Public Procurement entities across the globe have been struggling to keep up with the demands of the present day. When it comes to complex technology acquisitions, they find it nearly impossible to bring the value expected by stakeholders. As stakeholders are looking for interactive evaluation processes, the RFX/bidding processes of the past are not providing them with what they need.
In Canada, we have been observing the concept of the “Negotiated RFP” since at least the mid-2010s. The public entities in Canada have been trying for a while to balance between the need for speed and the need to maintain a fair, competitive, and transparent process. What is the Negotiated RFP though?
By definition, a negotiated procurement is any non-sealed bidding procurement that is above the simplified acquisition threshold. More importantly, negotiated procurement contracts can be awarded based on factors other than price if competing contractors are so notified in the Request for Proposal. The Canadian Trade Commissioner’s site offers some more guidance on how it works (for more info check https://www.tradecommissioner.gc.ca/sell2usgov-vendreaugouvusa/research-recherche/acqui_solic-soumi_cont.aspx?lang=eng#negoc_proc-cont_negoc):
• After receipt of proposals, one or more (subject matter experts review and “score” proposals. A report is sent to the Contracting Officer.
• Discussions may be held during the negotiated procurement process and competing contractors may be given an opportunity to change their proposals. Competing contractors are notified in the RFP as to whether the government intends to conduct discussions or intends to make an award without discussion. No discussions are ever held for sealed bids.
• If the RFP so informs, awards can be made after the initial evaluation of proposals and without holding discussions.
• If discussions are held, the government may select only the highest-rated proposals for these discussions. This grouping is called “the competitive range” and is sometimes referred to by contractors as “the short list”. Offerors not included in the competitive range are so notified, and they are told that revisions to their proposals will not be entertained.
• FAR Part 15 (here is the link if you want more detail on the legislation https://www.acquisition.gov/far/part-15) requires any discussion held to be “meaningful”. The U.S. Contracting Officer is required to address during a discussion deficiencies and significant weaknesses in the proposals and is encouraged to discuss other weaknesses.
• During discussions, competing contractors may be dropped from the competitive range when they no longer have a realistic opportunity to receive an award.
• Those still in the competitive range will be given an opportunity to submit a final revised proposal (a best and final offer).
• Following receipt of final revisions, proposals are re-evaluated, and a selection is made.
It is a process worth thinking about, as it provides leverage that the public entity otherwise does not have.
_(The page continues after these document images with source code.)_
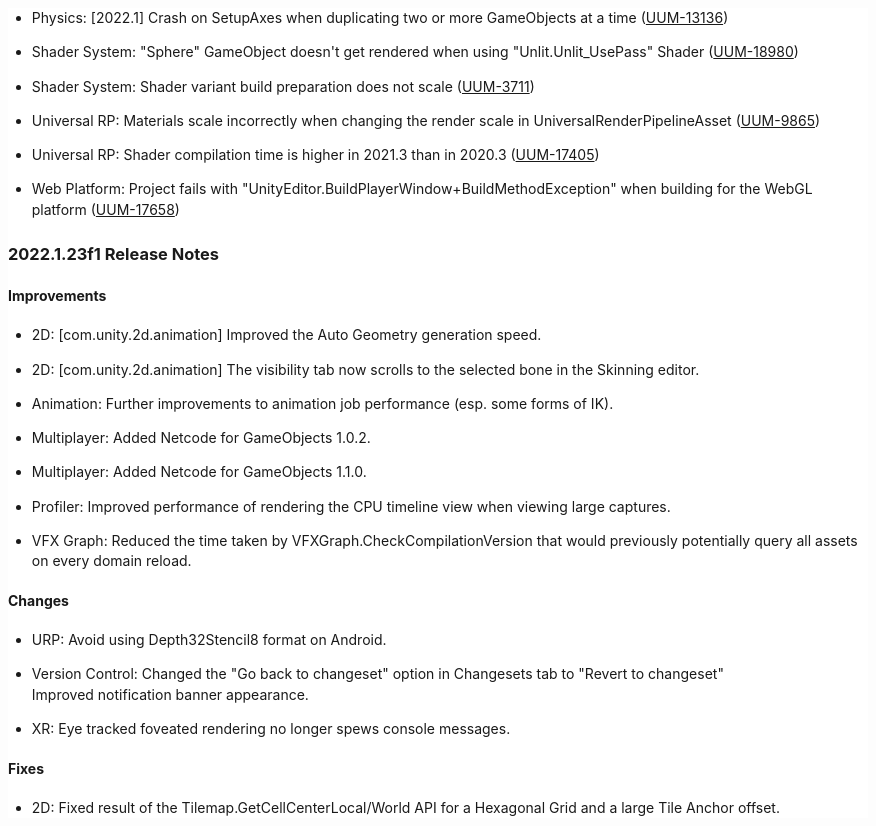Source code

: *   Physics: \[2022.1\] Crash on SetupAxes when duplicating two or more GameObjects at a time ([UUM-13136](https://issuetracker.unity3d.com/issues/2022-dot-1-crash-on-setupaxes-when-duplicating-two-or-more-gameobjects-at-a-time))
    
*   Shader System: "Sphere" GameObject doesn't get rendered when using "Unlit.Unlit\_UsePass" Shader ([UUM-18980](https://issuetracker.unity3d.com/issues/sphere-gameobject-doesnt-get-rendered-when-using-unlit-dot-unlit-usepass-shader))
    
*   Shader System: Shader variant build preparation does not scale ([UUM-3711](https://issuetracker.unity3d.com/issues/shader-variant-build-preparation-does-not-scale))
    
*   Universal RP: Materials scale incorrectly when changing the render scale in UniversalRenderPipelineAsset ([UUM-9865](https://issuetracker.unity3d.com/issues/materials-scale-incorrectly-when-changing-the-render-scale-in-universalrenderpipelineasset))
    
*   Universal RP: Shader compilation time is higher in 2021.3 than in 2020.3 ([UUM-17405](https://issuetracker.unity3d.com/issues/shader-compilation-time-is-higher-in-2021-dot-3-than-in-2020-dot-3))
    
*   Web Platform: Project fails with "UnityEditor.BuildPlayerWindow+BuildMethodException" when building for the WebGL platform ([UUM-17658](https://issuetracker.unity3d.com/issues/project-fails-with-unityeditor-dot-buildplayerwindow-plus-buildmethodexception-when-building-for-the-webgl-platform))
    

### 2022.1.23f1 Release Notes

#### Improvements

*   2D: \[com.unity.2d.animation\] Improved the Auto Geometry generation speed.
    
*   2D: \[com.unity.2d.animation\] The visibility tab now scrolls to the selected bone in the Skinning editor.
    
*   Animation: Further improvements to animation job performance (esp. some forms of IK).
    
*   Multiplayer: Added Netcode for GameObjects 1.0.2.
    
*   Multiplayer: Added Netcode for GameObjects 1.1.0.
    
*   Profiler: Improved performance of rendering the CPU timeline view when viewing large captures.
    
*   VFX Graph: Reduced the time taken by VFXGraph.CheckCompilationVersion that would previously potentially query all assets on every domain reload.
    

#### Changes

*   URP: Avoid using Depth32Stencil8 format on Android.
    
*   Version Control: Changed the "Go back to changeset" option in Changesets tab to "Revert to changeset"  
    Improved notification banner appearance.
    
*   XR: Eye tracked foveated rendering no longer spews console messages.
    

#### Fixes

*   2D: Fixed result of the Tilemap.GetCellCenterLocal/World API for a Hexagonal Grid and a large Tile Anchor offset.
Negotiated RFPs can really allow for innovation to become a priority. In practice public officers in Canada need to execute a very rigorous process and make sure that they do it without breaking public procurement rules.
For the rest of the world, this approach is another one that you can consider as you are trying to answer to the question of “how are we going to procure technology effectively in this rigid world?”. Maybe the N-RFP is not part of your legislation today, if you think it is interesting maybe it is time to push for something like that.